TASK PROMPT | Please reproduce all of the lines below, word for word and in full.

[Stored entries]
* * * * *

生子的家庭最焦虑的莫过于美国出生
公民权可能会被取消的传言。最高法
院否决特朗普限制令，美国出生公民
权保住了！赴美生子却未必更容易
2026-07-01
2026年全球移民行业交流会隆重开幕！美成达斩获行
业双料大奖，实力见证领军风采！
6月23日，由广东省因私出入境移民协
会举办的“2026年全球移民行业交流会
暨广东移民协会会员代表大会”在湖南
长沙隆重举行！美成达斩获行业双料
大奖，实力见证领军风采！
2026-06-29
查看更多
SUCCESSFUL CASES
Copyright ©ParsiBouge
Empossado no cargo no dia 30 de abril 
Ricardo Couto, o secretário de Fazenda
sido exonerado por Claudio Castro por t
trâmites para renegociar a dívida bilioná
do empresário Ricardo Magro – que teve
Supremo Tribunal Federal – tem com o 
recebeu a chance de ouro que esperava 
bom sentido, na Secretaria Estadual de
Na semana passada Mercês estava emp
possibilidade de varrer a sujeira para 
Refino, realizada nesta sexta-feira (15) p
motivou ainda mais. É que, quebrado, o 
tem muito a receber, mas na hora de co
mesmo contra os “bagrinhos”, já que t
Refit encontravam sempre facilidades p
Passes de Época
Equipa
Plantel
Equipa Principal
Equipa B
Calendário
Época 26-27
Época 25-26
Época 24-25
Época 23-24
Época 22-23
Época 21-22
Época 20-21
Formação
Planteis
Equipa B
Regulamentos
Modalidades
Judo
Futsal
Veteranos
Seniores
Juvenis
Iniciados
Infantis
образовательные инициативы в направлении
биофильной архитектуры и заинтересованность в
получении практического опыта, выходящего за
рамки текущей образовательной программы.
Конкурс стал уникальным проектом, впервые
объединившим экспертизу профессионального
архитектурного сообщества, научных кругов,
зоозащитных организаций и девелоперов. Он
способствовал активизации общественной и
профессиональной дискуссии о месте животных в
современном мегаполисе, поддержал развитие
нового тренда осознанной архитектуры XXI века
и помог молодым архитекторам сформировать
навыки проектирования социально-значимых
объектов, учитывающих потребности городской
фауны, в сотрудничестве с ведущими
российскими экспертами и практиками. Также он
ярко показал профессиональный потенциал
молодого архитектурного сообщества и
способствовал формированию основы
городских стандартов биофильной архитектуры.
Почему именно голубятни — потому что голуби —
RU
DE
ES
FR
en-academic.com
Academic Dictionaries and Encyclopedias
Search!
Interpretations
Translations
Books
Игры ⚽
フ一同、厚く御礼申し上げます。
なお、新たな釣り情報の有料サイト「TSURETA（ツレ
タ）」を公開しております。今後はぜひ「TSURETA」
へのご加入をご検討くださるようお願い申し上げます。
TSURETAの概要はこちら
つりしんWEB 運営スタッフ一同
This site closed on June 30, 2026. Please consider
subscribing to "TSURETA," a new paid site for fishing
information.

* * * * *

SOLUTION TO THE EXERCISE |
生子的家庭最焦虑的莫过于美国出生
公民权可能会被取消的传言。最高法
院否决特朗普限制令，美国出生公民
权保住了！赴美生子却未必更容易
2026-07-01
2026年全球移民行业交流会隆重开幕！美成达斩获行
业双料大奖，实力见证领军风采！
6月23日，由广东省因私出入境移民协
会举办的“2026年全球移民行业交流会
暨广东移民协会会员代表大会”在湖南
长沙隆重举行！美成达斩获行业双料
大奖，实力见证领军风采！
2026-06-29
查看更多
SUCCESSFUL CASES
Copyright ©ParsiBouge
Empossado no cargo no dia 30 de abril 
Ricardo Couto, o secretário de Fazenda
sido exonerado por Claudio Castro por t
trâmites para renegociar a dívida bilioná
do empresário Ricardo Magro – que teve
Supremo Tribunal Federal – tem com o 
recebeu a chance de ouro que esperava 
bom sentido, na Secretaria Estadual de
Na semana passada Mercês estava emp
possibilidade de varrer a sujeira para 
Refino, realizada nesta sexta-feira (15) p
motivou ainda mais. É que, quebrado, o 
tem muito a receber, mas na hora de co
mesmo contra os “bagrinhos”, já que t
Refit encontravam sempre facilidades p
Passes de Época
Equipa
Plantel
Equipa Principal
Equipa B
Calendário
Época 26-27
Época 25-26
Época 24-25
Época 23-24
Época 22-23
Época 21-22
Época 20-21
Formação
Planteis
Equipa B
Regulamentos
Modalidades
Judo
Futsal
Veteranos
Seniores
Juvenis
Iniciados
Infantis
образовательные инициативы в направлении
биофильной архитектуры и заинтересованность в
получении практического опыта, выходящего за
рамки текущей образовательной программы.
Конкурс стал уникальным проектом, впервые
объединившим экспертизу профессионального
архитектурного сообщества, научных кругов,
зоозащитных организаций и девелоперов. Он
способствовал активизации общественной и
профессиональной дискуссии о месте животных в
современном мегаполисе, поддержал развитие
нового тренда осознанной архитектуры XXI века
и помог молодым архитекторам сформировать
навыки проектирования социально-значимых
объектов, учитывающих потребности городской
фауны, в сотрудничестве с ведущими
российскими экспертами и практиками. Также он
ярко показал профессиональный потенциал
молодого архитектурного сообщества и
способствовал формированию основы
городских стандартов биофильной архитектуры.
Почему именно голубятни — потому что голуби —
RU
DE
ES
FR
en-academic.com
Academic Dictionaries and Encyclopedias
Search!
Interpretations
Translations
Books
Игры ⚽
フ一同、厚く御礼申し上げます。
なお、新たな釣り情報の有料サイト「TSURETA（ツレ
タ）」を公開しております。今後はぜひ「TSURETA」
へのご加入をご検討くださるようお願い申し上げます。
TSURETAの概要はこちら
つりしんWEB 運営スタッフ一同
This site closed on June 30, 2026. Please consider
subscribing to "TSURETA," a new paid site for fishing
information.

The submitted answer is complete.